1.03.2005

There, there. I missed you too.

I feel like I have been neglecting my child.

And by my child, I mean this little space o'mine.

Without an overextending, boring breakdown of the last week, let's just leave it at the fact that the college was closed, so I wasn't working at this computer, and instead went to work a few random shifts at the coffee shop that was my former employement, and my home computer is in a fairly uncomfortable space and I just couldn't find the time or inspiration to write much. So, I took a week or so off.

Coolest Christmas presents included: the biography of Frank Zappa, really good binoculars, and a book all about weeds.

I said weeds.

I have not yet picked up the guitar. But I am home alone tonight, so perhaps I will.

The biggest thing, though, is my one little realization. I CANNOT continue for the rest of my life working at a 40 hr. a week desk job. I can't do it. First off, it's making me unhealthy. I mean, I used to be a fairly active person, and now my arm hurts, my back hurts, and my leg hurts, and I know for a fact that it's a direct correlation to how much I sit at this goddamned desk. It sucks, and I want no part of it. Second, I am much more social than this job, and I need to be able to interact with people. When I went back to the coffee shop, every single person who came around the corner and saw me working was all smiles and excitedness and how are you, and I KNOW that they were happy to talk to me. I'm good at that, and I love people, and I can make even the most curmudgeonly customer at least mildly pleased at their interaction with me. Now, I know I can't go on working a shitty, low-paying food service job, but I need to do something that allows more of the same kind of face-to-face interaction, and a little bit of walking around now and again.

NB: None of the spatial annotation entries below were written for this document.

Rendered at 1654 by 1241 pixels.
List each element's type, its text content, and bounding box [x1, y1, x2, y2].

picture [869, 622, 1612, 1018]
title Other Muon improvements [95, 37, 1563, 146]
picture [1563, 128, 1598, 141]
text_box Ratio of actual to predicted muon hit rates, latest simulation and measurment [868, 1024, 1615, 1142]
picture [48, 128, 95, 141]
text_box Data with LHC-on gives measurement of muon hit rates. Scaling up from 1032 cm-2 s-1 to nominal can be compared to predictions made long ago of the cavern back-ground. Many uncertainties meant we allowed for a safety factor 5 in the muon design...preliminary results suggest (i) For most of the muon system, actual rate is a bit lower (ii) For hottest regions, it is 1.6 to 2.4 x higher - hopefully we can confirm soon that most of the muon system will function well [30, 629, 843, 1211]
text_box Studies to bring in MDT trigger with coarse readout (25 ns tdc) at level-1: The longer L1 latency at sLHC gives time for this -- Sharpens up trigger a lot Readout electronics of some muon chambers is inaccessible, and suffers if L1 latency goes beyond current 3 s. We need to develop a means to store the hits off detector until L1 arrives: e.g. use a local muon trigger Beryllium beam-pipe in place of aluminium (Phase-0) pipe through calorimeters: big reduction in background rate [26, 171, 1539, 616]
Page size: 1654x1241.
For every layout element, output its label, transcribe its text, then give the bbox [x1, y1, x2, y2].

And saying all that makes me REALLY not want to be here at work right now.

*sigh*

At least I have you to talk to. :-)

HAPPY NEW YEAR!



4 comments:

darekaaron said...

Awwww DL. First off, Happy Goddamn New Year! Yes, your child was getting a little restless. I took time I didn't have to catch up. I actually feel guilt when I don't. I'm going through the same crap with my job. I am out amoungst the people during the day. Then I have stupid amounts of work when I get home. Isn't there any rediculous inventions that haven't been thought of yet that we can create and sell?

deahsella said...

I hear ya, Darek. I got very depressed when I watched the 60 Minutes ep the other night on the guys who created Google. They never cease to make me feel unlucky. Billionaires at under 30. Blech.

Let's brainstorm. There's GOT TO be SOMETHING.


Tara- Thanks! Got your Target email, btw. Tanku!! I'm catching up on your recent blogging as well...will drive-by comment soon. :-) Hope you had a good Christmas, etc...

Anonymous said...

Glad you're back, DL! :)
Lets never fight again.

deahsella said...

Don't worry, Jack, it wasn't your fault! Missed everyone...

I just had a little trouble convincing my friends that it is okay to be friends with a centaur. But they were okay with the chaps.